Action item: The word "Viva" marks the lines to report; pull each of them from the listing.

Supplied data:
··········

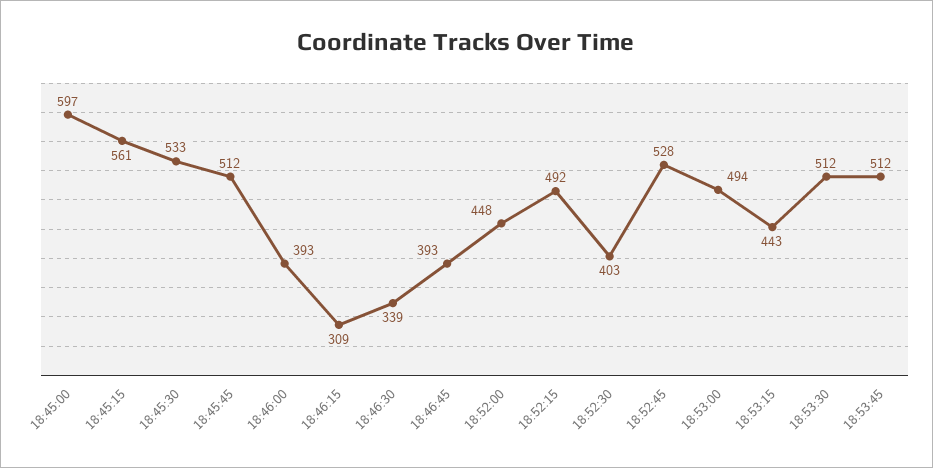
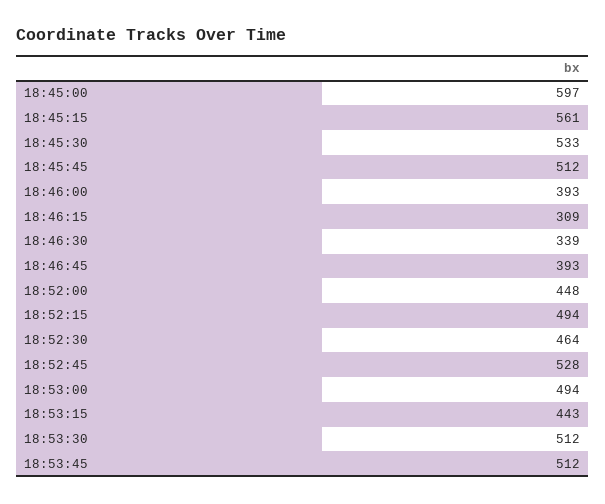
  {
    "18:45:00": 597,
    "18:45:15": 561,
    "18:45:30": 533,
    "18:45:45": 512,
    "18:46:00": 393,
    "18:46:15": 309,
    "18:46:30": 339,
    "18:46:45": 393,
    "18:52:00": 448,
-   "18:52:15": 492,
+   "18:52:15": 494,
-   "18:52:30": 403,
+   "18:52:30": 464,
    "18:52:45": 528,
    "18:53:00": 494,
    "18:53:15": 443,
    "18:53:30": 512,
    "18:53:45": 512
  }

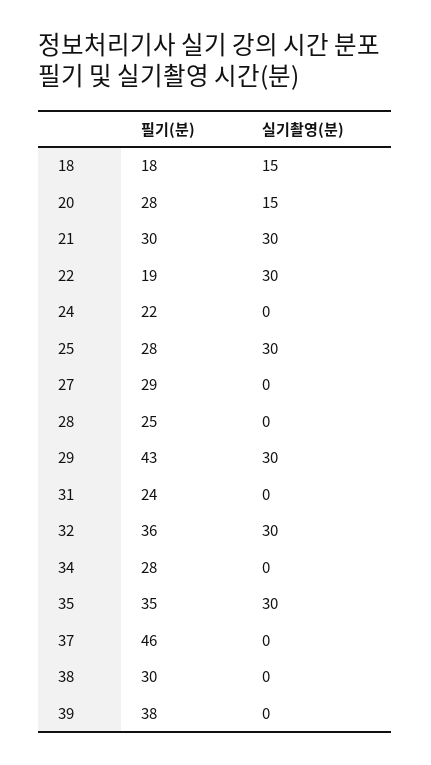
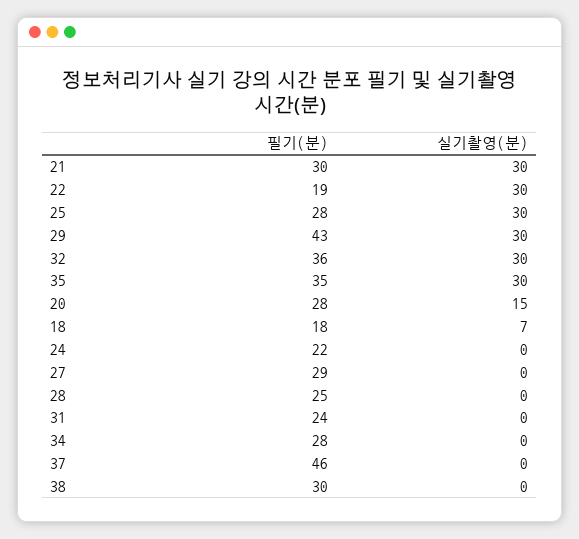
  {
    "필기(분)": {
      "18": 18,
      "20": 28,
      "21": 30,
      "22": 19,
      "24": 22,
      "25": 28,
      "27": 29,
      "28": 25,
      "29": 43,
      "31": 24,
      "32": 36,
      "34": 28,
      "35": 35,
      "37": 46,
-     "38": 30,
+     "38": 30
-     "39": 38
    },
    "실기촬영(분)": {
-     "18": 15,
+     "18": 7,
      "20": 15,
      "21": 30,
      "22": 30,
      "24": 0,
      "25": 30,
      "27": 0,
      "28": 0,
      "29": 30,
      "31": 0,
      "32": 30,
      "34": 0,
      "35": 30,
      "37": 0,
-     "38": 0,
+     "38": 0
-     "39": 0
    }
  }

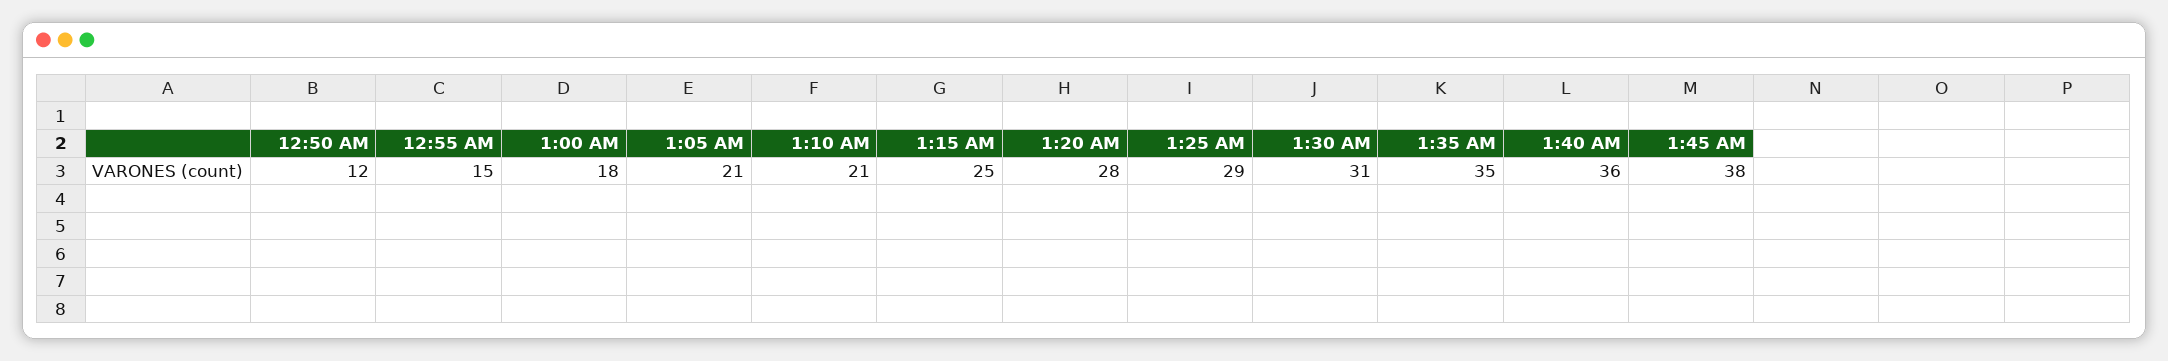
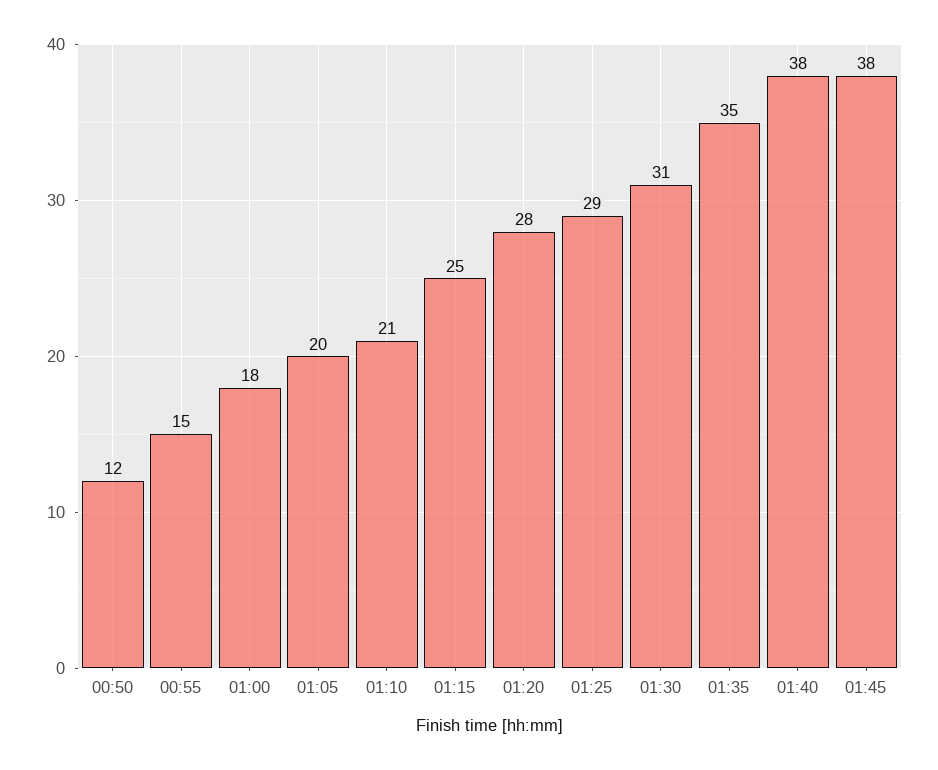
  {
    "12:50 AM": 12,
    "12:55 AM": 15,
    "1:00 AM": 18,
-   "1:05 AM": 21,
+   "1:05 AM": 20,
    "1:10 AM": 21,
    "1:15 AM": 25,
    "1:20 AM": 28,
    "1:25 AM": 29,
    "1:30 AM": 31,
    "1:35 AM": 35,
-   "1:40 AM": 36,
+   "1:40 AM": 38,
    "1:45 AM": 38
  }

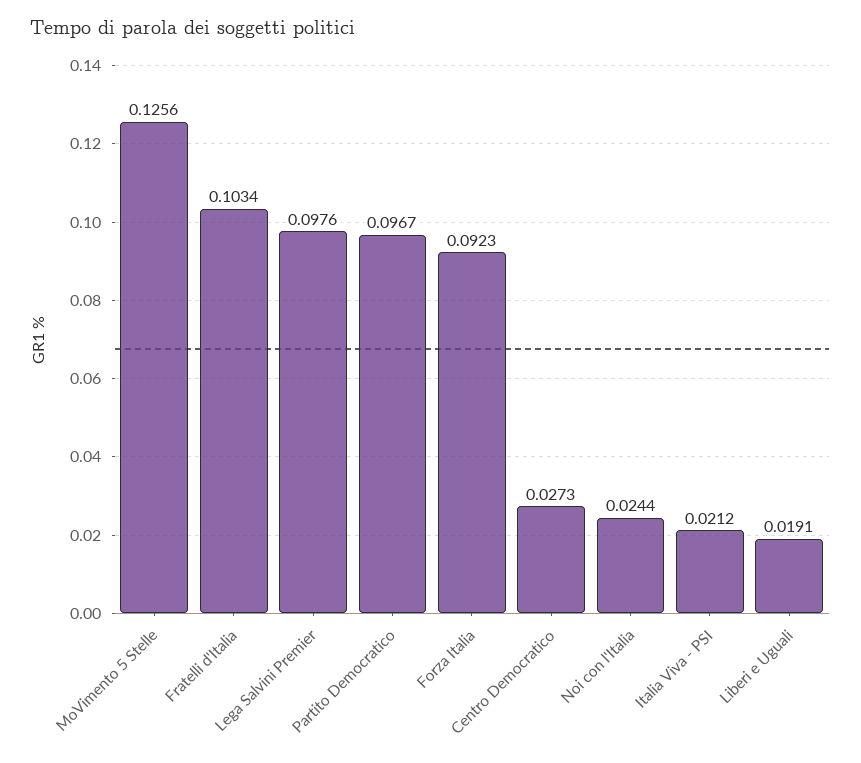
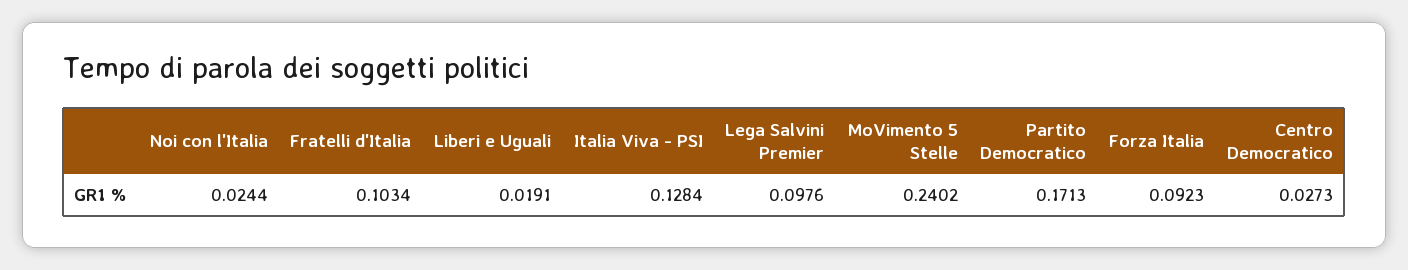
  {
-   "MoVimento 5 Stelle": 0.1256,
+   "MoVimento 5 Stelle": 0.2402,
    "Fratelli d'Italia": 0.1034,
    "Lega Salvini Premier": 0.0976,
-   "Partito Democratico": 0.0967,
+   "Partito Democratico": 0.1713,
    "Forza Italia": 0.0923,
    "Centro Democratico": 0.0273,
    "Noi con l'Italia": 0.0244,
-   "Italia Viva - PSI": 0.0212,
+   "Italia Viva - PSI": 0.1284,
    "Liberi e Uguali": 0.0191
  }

··········

Answer to this task:
-   "Italia Viva - PSI": 0.0212,
+   "Italia Viva - PSI": 0.1284,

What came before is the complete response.